2. There will be a contract, negotiated by your agent, wherein it will state that X amount of dollars will be paid to you in the event a studio (or an independent third party financier) wants to move forward with the project. The deal will divide up the payments to you as installments (steps) for rewrites, polishes, production bonuses, and a purchase price. These steps are not promised to you. They only occur if and when they are required by the studio. The contract will be transferred to the studio in its entirety. This means that whatever the producer promised you in their contract must be accepted by the studio. The studio will now be responsible for paying you the option price as well as whatever other fees have been spelled out in the initial agreement. Just like in any other business, the folks with the money have all the power.

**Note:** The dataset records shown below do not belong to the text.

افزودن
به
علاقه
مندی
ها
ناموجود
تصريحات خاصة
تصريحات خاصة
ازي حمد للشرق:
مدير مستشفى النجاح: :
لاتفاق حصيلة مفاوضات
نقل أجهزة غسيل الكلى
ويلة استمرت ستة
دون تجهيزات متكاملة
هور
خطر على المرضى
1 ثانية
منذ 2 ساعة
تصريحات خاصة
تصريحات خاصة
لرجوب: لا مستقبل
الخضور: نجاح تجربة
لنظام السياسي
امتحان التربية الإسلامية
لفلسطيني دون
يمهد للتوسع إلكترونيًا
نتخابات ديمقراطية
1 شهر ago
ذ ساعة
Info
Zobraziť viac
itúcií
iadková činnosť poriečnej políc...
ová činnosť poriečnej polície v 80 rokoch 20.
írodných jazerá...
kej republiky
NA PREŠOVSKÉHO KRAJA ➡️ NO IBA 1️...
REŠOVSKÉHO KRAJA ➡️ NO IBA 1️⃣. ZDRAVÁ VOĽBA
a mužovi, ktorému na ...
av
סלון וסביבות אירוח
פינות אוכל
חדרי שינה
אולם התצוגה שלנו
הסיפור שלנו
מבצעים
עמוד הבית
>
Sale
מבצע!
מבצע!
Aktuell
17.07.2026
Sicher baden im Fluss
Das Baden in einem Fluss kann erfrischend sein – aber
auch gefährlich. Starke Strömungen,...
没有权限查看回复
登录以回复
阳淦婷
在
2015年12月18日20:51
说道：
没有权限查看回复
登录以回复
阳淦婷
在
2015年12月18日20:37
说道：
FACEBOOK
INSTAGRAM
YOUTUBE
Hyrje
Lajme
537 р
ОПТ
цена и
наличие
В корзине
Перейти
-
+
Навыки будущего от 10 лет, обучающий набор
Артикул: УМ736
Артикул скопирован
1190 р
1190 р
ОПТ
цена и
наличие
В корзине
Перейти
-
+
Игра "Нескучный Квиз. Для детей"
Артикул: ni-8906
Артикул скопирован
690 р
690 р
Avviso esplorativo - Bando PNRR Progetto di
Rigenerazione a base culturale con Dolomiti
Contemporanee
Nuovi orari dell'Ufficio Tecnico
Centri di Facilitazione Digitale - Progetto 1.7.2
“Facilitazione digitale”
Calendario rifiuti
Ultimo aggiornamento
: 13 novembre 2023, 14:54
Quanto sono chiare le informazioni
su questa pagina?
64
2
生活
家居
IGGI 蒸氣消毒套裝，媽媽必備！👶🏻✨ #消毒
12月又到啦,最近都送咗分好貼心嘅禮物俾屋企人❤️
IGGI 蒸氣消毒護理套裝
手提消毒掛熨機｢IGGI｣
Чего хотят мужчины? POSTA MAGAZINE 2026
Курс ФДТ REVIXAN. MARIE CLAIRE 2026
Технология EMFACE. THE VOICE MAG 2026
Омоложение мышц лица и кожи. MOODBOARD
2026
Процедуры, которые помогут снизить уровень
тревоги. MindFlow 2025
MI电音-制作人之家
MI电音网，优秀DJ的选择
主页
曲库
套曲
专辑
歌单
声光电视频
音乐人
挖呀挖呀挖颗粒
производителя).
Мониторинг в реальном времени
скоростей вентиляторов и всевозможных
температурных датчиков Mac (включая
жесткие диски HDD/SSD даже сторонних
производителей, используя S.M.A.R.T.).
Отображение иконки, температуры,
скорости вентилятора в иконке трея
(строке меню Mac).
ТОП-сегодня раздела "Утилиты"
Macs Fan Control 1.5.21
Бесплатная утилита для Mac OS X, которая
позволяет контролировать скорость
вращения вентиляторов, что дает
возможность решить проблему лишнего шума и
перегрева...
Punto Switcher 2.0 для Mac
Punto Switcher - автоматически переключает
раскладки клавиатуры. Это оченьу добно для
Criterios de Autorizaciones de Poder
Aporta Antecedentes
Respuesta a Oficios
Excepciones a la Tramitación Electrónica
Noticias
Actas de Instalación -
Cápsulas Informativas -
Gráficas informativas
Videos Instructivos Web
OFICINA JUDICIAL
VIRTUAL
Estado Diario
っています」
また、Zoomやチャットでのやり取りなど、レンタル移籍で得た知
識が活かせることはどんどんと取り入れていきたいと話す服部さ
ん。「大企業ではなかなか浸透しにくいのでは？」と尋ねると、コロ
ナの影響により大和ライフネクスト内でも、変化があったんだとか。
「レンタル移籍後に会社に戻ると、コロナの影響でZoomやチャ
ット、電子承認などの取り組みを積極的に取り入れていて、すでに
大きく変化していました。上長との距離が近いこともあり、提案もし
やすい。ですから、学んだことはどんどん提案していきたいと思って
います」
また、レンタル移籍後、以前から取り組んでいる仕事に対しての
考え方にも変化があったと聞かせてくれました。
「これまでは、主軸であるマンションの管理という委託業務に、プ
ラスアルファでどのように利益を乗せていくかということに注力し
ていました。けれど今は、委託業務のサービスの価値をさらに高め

3. When you have agreed to the contract you will probably get the chance to do the first rewrite on your screenplay. Please note that I said “probably”. First you will have meetings with the producer(s), their assistants, their development executives and possibly a studio executive or two. If you are good in the meetings (see Chapter 21, in my book, “MIND YOUR BUSINESS: A Hollywood Literary Agent’s Guide To Your Writing Career”) you will begin the rewrite.
4. Once you turn in that first rewrite things begin to get tricky. Inevitably there will be requests for more rewrites. The question as to who will do these next rewrites is up to the studio and producers. You and your agent will have no say in this decision. If you read your contract carefully you will note that further rewrites by you are “optional”. This means that the studio has the right to either hire you or someone else to do those rewrites. All new writers have this in their contracts. There is no getting around it.
5. Try as you might, you will never be able to second guess what these studio executives will decide nor why they will make those particular decisions. You will probably never know why another writer is hired to rewrite you. They won’t tell your agent and they certainly won’t tell you. There are innumerable scenarios that may occur. The studio may owe another writer for a different project that didn’t go forward, or the producer has a friend that they want to give some work to, or, over lunch, the studio executive mentioned your project to another writer who came up with ideas that the executive loved, or there was some other situation that has arisen. It’s a moot point, so move ahead and work on your next project.
6. Remember that your purchase price and production bonus are often tied to your on-screen credit. In the event you share that screen credit with other writers, your fees will be diminished. The screen credit will be determined by an impartial panel at the Writers Guild of America.
My final comments are for you to simply do the best job you can and keep moving forward. If you are responsible, agreeable, creative and clever, you will eventually have more power and decision making choices. Remember that this is the beginning of your writing career and that, like other industries, you will find that your status will improve with each new project.